■ Dataset extract:

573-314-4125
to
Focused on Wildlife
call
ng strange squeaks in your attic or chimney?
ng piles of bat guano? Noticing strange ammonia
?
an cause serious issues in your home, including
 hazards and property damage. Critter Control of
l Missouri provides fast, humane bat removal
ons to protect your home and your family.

--

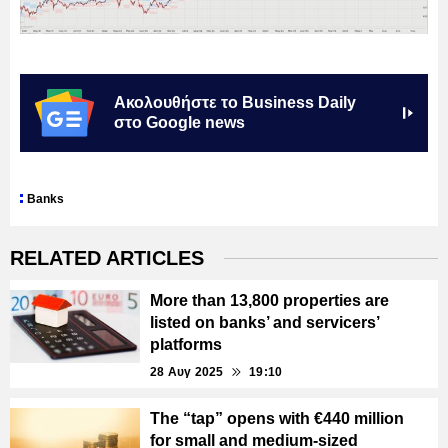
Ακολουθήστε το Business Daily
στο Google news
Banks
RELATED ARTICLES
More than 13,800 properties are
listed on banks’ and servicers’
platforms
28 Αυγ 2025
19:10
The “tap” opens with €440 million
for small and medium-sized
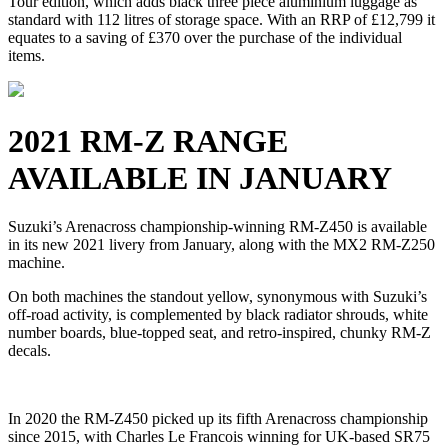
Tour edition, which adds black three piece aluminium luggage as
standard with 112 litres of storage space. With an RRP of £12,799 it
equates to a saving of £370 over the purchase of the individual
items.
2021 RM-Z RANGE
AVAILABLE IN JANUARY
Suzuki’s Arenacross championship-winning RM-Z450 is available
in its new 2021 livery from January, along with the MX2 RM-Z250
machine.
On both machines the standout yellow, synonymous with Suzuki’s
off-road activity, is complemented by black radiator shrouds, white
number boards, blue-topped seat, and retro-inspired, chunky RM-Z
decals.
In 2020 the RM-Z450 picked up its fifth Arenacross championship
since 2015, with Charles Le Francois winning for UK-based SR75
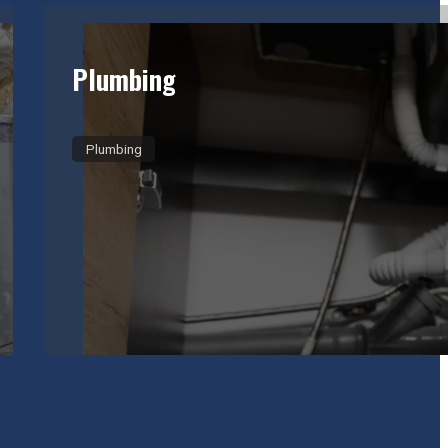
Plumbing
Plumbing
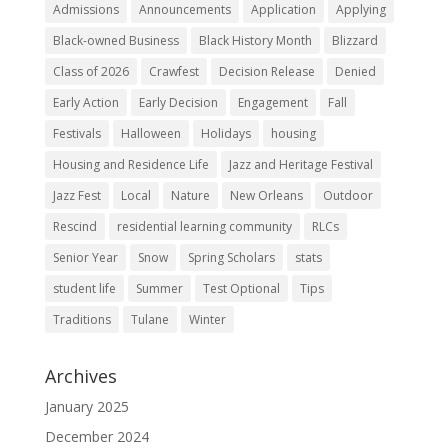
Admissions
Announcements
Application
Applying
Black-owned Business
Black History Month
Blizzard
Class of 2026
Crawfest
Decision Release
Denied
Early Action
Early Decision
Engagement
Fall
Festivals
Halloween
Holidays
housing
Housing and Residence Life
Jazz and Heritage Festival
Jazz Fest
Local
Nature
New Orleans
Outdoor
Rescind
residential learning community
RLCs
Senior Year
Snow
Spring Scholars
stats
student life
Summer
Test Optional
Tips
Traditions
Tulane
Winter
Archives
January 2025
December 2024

...

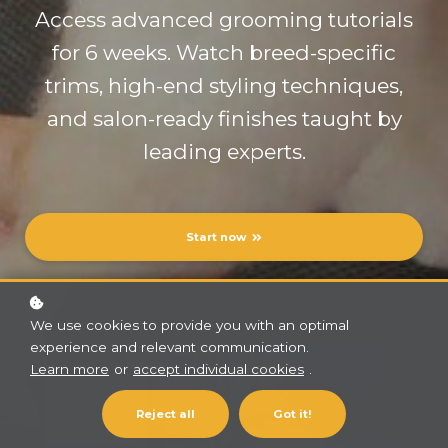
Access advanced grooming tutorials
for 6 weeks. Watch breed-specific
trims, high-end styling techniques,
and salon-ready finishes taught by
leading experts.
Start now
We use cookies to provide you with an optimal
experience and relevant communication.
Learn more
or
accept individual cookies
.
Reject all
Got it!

■ Exercise description: From the listing above, collect each line in which the string "cookies" appears.

■ Result of the task:
We use cookies to provide you with an optimal
accept individual cookies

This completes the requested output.